La ECW è tornata, lunga vita alla ECW! Chissà perché avevo il vago sentore che col ritorno di Rob Van Dam, Impact Wrestling sarebbe andata a pescare proprio dal passato per catturare nuovo pubblico. Non una brutta idea, sia chiaro. Forse un po’ abusata, ciclicamente. Forse vista e stravista, in tutte le salse, come se rimescolare le vecchie star sia un modo per tenere alta una bandiera. Don Callis e Scott D’Amore vincono, agli americani queste cose piacciono da morire.
Il continuo rimembrare la ECW però sta via via facendo svanire il suo fascino. Le ragioni sono pressapoco due: la compagnia è morta circa vent’anni fa; i suoi wrestler o hanno o vanno per i 50 anni, con una struttura fisica decadente e un cardio da far piangere i polli. La nuvoletta della federazione estrema sta sparendo, sarà facile dimenticarla. È parte di un’altra era, con un altro pubblico e altri riferimenti. Chiaro che a Tommy Dreamer, Sabu e RVD faccia piacere ricordare i bei tempi che furono, il pop che si prendono ogni volta sta lì a testimoniare che facciano bene. Ma sanno fare solo quello? Sono solo quello?
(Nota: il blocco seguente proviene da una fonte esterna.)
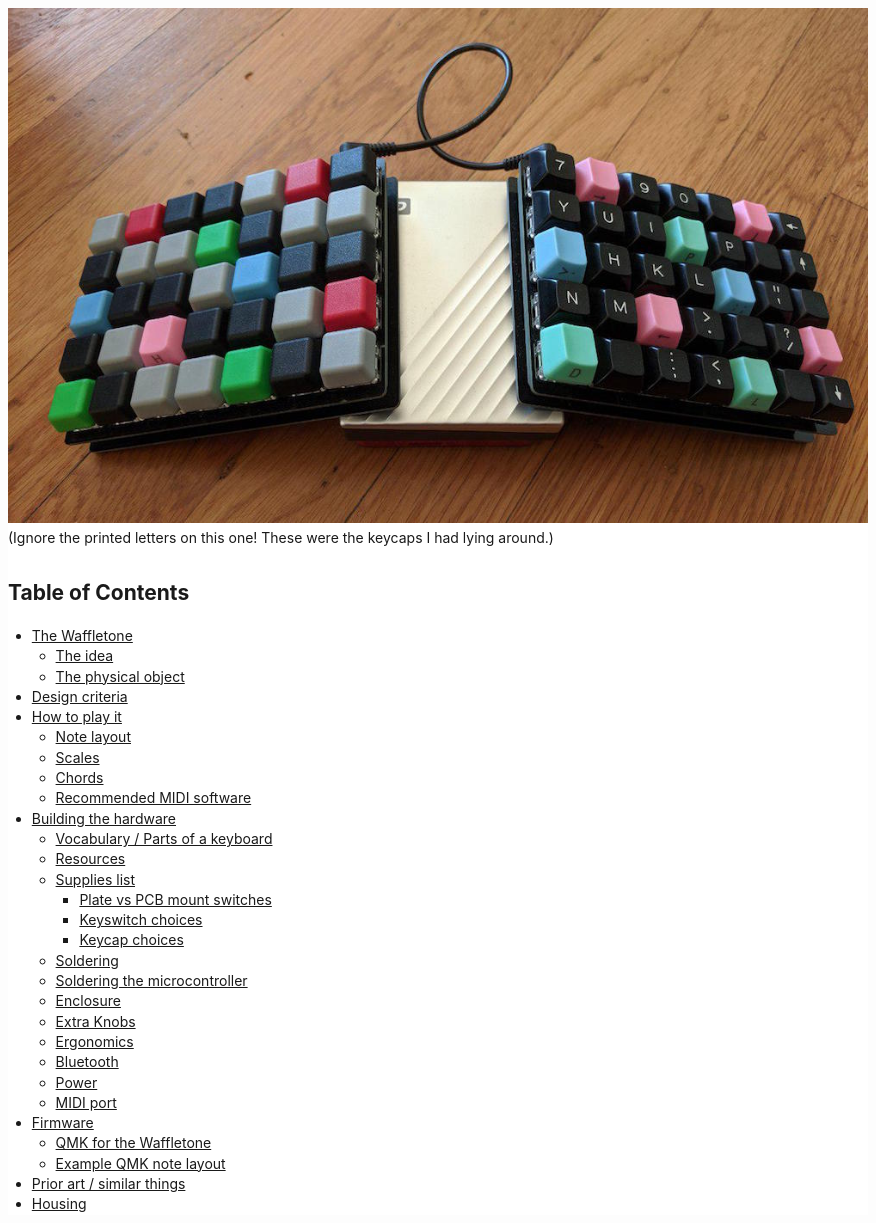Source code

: ![](split.jpg)
(Ignore the printed letters on this one!  These were the keycaps I had lying around.)

## Table of Contents

- [The Waffletone](#the-waffletone)
  * [The idea](#the-idea)
  * [The physical object](#the-physical-object)
- [Design criteria](#design-criteria)
- [How to play it](#how-to-play-it)
  * [Note layout](#note-layout)
  * [Scales](#scales)
  * [Chords](#chords)
  * [Recommended MIDI software](#recommended-midi-software)
- [Building the hardware](#building-the-hardware)
  * [Vocabulary / Parts of a keyboard](#vocabulary---parts-of-a-keyboard)
  * [Resources](#resources)
  * [Supplies list](#supplies-list)
    + [Plate vs PCB mount switches](#plate-vs-pcb-mount-switches)
    + [Keyswitch choices](#keyswitch-choices)
    + [Keycap choices](#keycap-choices)
  * [Soldering](#soldering)
  * [Soldering the microcontroller](#soldering-the-microcontroller)
  * [Enclosure](#enclosure)
  * [Extra Knobs](#extra-knobs)
  * [Ergonomics](#ergonomics)
  * [Bluetooth](#bluetooth)
  * [Power](#power)
  * [MIDI port](#midi-port)
- [Firmware](#firmware)
  * [QMK for the Waffletone](#qmk-for-the-waffletone)
  * [Example QMK note layout](#example-qmk-note-layout)
- [Prior art / similar things](#prior-art--similar-things)
- [Housing](#housing)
Essere parte di un progetto è una cosa bella, ma può essere limitante. I tre sopracitati appaiono come quegli attori di successo di una serie tv che nella loro vita vengono visti solo ed esclusivamente in quella maniera. E quando escono dal personaggio che si sono costruiti, floppano. Così sono destinati a ripetersi, ripetersi, ripetersi di anno in anno con una costanza stanca, poco produttiva. Il mondo è andato avanti, è stato costruito tanto intorno, ma quei tre sono rimasti legati ad un unico modo di proporsi. Il rispetto è sempre dovuto, ma alla lunga passa anche quello. Forse vanno bene per i nostalgici, ma sono ridotti ad una nicchia neanche tanto appassionata.
Alla fine cosa dovrebbe rappresentare questa stable? Io la vedo così: un nuovo tentativo di polarizzare il main event da parte di vecchie stelle che dovrebbero farsi da parte. Invece a prenderle sono i giovani, quelli che dovrebbero essere lanciati, che dovrebbero rappresentare il nuovo, il presente e il futuro. Moose, Josh Alexander e Ethan Page risultano invece delle vittime sacrificali e probabilmente, se l’idea verrà mantenuta nel lungo periodo, non saranno le uniche. Ovviamente la speranza in qualcosa di nuovo rimane, ma l’esperienza ci dice che il caro Rob Van Dam non accetterà mai di jobbare facilmente a chi ritiene (da che pulpito?) inferiore alla sua storia.